No, but she is a possibility. My dad is fine with it, he is helping me out with my mom. So, if she says yes (she hasn't said no), this girl may be the one
Wish me luck!


----------



## JakodaCD OA (May 14, 2000)

looks pure to me


----------



## marbury (Apr 3, 2012)

I see husky in the dish of the face and the set of the ears, but that doesn't make her anything less than beautiful! (Hopeful) congratulations!!


----------



## Carriesue (Aug 13, 2012)

marbury said:


> I see husky in the dish of the face and the set of the ears, but that doesn't make her anything less than beautiful! (Hopeful) congratulations!!


I also immediately thought husky mix when I looked at the second pic... Her eyes look kind of husky too. Either way she is a beautiful girl!


----------



## frillint1 (Sep 2, 2010)

I to agree with husky in there. I to have a husky/shepherd mix he is smart as a whip and almost 20 years old I might add and no that's not a typo.
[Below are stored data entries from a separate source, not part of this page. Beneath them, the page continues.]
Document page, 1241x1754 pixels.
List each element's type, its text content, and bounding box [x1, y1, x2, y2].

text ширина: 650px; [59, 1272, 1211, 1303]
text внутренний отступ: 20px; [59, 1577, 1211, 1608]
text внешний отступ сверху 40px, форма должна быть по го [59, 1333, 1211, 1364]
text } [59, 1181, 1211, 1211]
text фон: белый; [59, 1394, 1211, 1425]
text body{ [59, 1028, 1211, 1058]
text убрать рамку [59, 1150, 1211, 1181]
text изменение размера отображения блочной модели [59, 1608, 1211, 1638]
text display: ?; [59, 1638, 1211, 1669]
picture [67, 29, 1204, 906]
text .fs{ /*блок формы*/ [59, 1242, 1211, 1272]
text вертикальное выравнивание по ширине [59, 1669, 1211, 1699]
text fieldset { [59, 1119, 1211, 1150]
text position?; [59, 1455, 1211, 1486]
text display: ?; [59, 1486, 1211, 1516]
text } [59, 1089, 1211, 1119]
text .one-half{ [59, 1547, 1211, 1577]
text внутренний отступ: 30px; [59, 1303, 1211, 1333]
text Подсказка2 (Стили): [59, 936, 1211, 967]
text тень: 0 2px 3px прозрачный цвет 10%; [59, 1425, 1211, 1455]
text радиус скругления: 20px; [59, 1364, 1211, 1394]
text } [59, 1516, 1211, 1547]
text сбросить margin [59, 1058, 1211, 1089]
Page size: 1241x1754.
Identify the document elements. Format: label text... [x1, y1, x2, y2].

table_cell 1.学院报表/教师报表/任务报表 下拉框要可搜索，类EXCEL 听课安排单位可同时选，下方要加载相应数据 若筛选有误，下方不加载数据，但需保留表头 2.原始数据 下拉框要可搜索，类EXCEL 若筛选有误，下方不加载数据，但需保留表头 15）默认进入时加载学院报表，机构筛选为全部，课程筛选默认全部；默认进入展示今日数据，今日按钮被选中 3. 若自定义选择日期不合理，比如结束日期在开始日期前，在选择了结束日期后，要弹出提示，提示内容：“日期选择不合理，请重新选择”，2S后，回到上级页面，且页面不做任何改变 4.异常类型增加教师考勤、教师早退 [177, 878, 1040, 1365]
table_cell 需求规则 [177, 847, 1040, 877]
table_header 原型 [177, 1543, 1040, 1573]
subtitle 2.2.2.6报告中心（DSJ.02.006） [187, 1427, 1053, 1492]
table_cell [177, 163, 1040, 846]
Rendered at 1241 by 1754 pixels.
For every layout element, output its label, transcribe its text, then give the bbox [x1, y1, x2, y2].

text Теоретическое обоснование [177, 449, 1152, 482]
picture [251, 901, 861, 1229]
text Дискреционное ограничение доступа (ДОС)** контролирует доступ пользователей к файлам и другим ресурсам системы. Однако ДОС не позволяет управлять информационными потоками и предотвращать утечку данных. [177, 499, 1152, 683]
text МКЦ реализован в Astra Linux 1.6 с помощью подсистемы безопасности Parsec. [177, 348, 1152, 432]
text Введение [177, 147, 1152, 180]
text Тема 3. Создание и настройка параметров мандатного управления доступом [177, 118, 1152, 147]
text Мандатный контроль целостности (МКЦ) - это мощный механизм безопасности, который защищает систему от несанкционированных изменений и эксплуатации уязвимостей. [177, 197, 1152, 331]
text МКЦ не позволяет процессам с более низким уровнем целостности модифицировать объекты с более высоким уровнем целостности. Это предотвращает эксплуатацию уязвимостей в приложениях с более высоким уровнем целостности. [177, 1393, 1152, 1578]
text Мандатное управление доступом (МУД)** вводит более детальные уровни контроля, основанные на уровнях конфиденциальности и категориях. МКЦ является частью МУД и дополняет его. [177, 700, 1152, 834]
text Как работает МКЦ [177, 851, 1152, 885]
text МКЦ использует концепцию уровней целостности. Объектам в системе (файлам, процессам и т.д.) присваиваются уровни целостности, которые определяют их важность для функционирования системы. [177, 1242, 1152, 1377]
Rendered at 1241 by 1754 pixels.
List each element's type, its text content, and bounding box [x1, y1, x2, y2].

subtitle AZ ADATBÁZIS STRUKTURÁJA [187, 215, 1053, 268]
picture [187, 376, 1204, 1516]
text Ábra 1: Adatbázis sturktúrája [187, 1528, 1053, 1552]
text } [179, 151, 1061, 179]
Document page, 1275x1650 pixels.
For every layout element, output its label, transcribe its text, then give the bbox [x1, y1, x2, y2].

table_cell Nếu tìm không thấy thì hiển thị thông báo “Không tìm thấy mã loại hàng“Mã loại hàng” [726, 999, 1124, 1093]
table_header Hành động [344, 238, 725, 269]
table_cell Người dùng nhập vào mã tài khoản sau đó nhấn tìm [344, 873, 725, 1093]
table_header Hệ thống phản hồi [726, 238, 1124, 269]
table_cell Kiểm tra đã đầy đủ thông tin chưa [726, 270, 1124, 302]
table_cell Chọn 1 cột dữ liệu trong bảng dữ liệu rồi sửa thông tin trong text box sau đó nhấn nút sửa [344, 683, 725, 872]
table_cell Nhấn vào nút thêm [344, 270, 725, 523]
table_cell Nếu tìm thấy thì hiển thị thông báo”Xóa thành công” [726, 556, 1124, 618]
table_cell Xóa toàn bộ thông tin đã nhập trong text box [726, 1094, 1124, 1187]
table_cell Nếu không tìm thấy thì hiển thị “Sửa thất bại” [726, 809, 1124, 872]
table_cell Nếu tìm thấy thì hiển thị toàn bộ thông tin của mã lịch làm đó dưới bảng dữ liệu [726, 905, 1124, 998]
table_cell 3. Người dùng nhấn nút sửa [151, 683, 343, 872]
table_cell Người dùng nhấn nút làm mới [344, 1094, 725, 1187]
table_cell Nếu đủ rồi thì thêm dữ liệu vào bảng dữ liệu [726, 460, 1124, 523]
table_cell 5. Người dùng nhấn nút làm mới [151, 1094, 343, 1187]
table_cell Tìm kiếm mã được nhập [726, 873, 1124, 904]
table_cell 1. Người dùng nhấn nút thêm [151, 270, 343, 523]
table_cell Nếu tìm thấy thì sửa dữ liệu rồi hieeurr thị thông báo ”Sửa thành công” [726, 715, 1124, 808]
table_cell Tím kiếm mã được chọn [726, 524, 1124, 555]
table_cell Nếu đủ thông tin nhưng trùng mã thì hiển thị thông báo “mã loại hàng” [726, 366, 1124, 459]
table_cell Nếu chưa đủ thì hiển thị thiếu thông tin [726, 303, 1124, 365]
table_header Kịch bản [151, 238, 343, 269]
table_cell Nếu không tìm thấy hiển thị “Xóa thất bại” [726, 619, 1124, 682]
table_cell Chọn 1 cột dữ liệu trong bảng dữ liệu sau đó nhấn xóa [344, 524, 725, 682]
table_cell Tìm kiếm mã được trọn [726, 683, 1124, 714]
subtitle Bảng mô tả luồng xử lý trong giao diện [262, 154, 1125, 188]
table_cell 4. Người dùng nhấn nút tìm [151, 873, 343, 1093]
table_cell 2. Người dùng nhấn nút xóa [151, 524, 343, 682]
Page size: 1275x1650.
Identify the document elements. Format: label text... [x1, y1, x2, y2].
I have had him since I was very young.


----------



## Apple (Jun 21, 2013)

Husky/Shep mixes are amazing! I've had my boy since he was 6 months old. He's 10 in November and still rock solid!  hopeful congrats to you!  


Sent from Petguide.com Free App


----------



## GSDLover2000 (Jul 9, 2013)

Thank you all for the support! Now that you mention there may be some husky in her, but either way like you said she is a beauty. Lets hope!!!


----------